In case of approved absence, please get notes from your peers. You are responsible for material covered in class and announcements made during class.
Participation
Success in this course requires active participation in in-class activities and discussions, for which you will need to prepare in advance for each class period. Accordingly, you are expected to prepare for class period by
- reading the corresponding sections of textbooks or research articles to be covered in class,
- reviewing class materials posted in Blackboard to be covered in class,
- familiarizing yourself with the use of the covered methods and techniques in a statistical programming system of your choice.
Mandatory readings for the following class will be posted by Friday 11:59 PM. An oral quiz will be done at the beginning of each lecture assessing your understanding of the material covered in the readings.
In-class activities
There will be 11 in-class activities through the term which will vary in length and content. The worst of these activities will not count towards your final grade. In-class activities are due the day after the lecture at 11:59 PM and must be submitted on Canvas.
Late submissions will be penalized by reducing the total number of points possible by 10% of the original total number of points for each day late. For example, if an in-class activity is worth a total of 10 points, it will be worth only 9 points when submitted within the first 24 hours after the due date, 8 points when submitted between 24–48 hours after the due date, and 7 points when submitted more than 48 hours late. Submissions will not be accepted more than 72 hours (3 days) past the due date.
Paper discussion
You will be assigned one peer-reviewed research paper on which you need to prepare a written summary and an oral presentation. You will be required to provide an in-depth discussion of the paper as well as an application of its methods/ideas. More details will be provided in class and on the Canvas site.
Peer-review
You will be assigned to review a peer’s paper summary, including detailed feedback and suggestions.
Case study project
The case study project will involve designing, implementing, and summarizing a computationally intense statistical analysis. The analysis can be chosen by you, but must be approved by the instructor no later than April 9. More details will be provided in class. You must submit a written report on Canvas and the fully functional, well-structured and efficient code via GitHub. Specific deliverables depend on the chosen project and will be discussed individually. You must ensure that the analysis and all results are fully reproducible.
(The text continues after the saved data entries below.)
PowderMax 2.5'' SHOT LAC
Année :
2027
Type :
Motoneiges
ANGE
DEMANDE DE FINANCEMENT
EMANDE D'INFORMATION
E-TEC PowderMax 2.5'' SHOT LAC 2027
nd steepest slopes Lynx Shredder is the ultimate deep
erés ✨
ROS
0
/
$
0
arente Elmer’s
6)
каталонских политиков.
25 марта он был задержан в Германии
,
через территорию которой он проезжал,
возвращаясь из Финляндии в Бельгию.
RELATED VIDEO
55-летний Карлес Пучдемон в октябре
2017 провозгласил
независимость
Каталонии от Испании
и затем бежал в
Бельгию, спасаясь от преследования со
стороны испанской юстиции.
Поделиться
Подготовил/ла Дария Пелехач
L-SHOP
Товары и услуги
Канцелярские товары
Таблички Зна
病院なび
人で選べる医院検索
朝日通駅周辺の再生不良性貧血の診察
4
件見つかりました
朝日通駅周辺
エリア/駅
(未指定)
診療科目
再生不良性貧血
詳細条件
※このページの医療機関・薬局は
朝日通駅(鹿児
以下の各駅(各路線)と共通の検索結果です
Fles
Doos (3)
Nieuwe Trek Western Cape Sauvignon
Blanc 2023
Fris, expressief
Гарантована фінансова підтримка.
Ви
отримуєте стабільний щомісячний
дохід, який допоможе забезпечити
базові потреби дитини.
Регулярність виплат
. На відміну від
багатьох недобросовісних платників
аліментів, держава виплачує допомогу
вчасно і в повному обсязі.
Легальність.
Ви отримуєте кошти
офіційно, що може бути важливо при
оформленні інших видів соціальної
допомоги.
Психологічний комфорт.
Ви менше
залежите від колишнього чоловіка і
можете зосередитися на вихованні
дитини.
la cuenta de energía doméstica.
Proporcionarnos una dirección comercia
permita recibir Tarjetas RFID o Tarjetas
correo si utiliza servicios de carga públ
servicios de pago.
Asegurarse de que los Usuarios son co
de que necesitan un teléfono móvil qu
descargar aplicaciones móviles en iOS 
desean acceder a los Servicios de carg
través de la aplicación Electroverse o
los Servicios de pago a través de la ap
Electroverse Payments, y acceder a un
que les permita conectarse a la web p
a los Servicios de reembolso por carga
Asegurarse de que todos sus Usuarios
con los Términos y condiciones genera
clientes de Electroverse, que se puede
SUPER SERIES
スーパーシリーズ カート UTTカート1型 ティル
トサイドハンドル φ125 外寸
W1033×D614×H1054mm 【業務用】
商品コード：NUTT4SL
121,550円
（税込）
You are expected to address your project report with the same level of preparation and presentation that you would associate with a finished product on your job as statistician. The report that you write for this course will be graded on both your in-depth analysis and your writing. A report must be no more than 5 pages (excluding tables, figures, and references). Reports must not include any raw outputs from statistical software and no computer code.
Grading Policies
Percentage grade | Letter grade |
---|---|
≥ 90% | A |
≥ 80% but < 90% | B |
≥ 70% but < 80% | C |
< 70% | F |
Regrading policies
You have at most one week after a score is posted for an assignment to appeal the score. If you want parts of an assignment remarked, send an email to the instructor specifying the question/part and the reason for requesting a review of grading. If you do not notify the instructor in writing of any issues with your score within that time, then the posted score stands (whether or not it is correct).
Further policies
Please see the George Mason Common Course Policies for additional policies governing this course.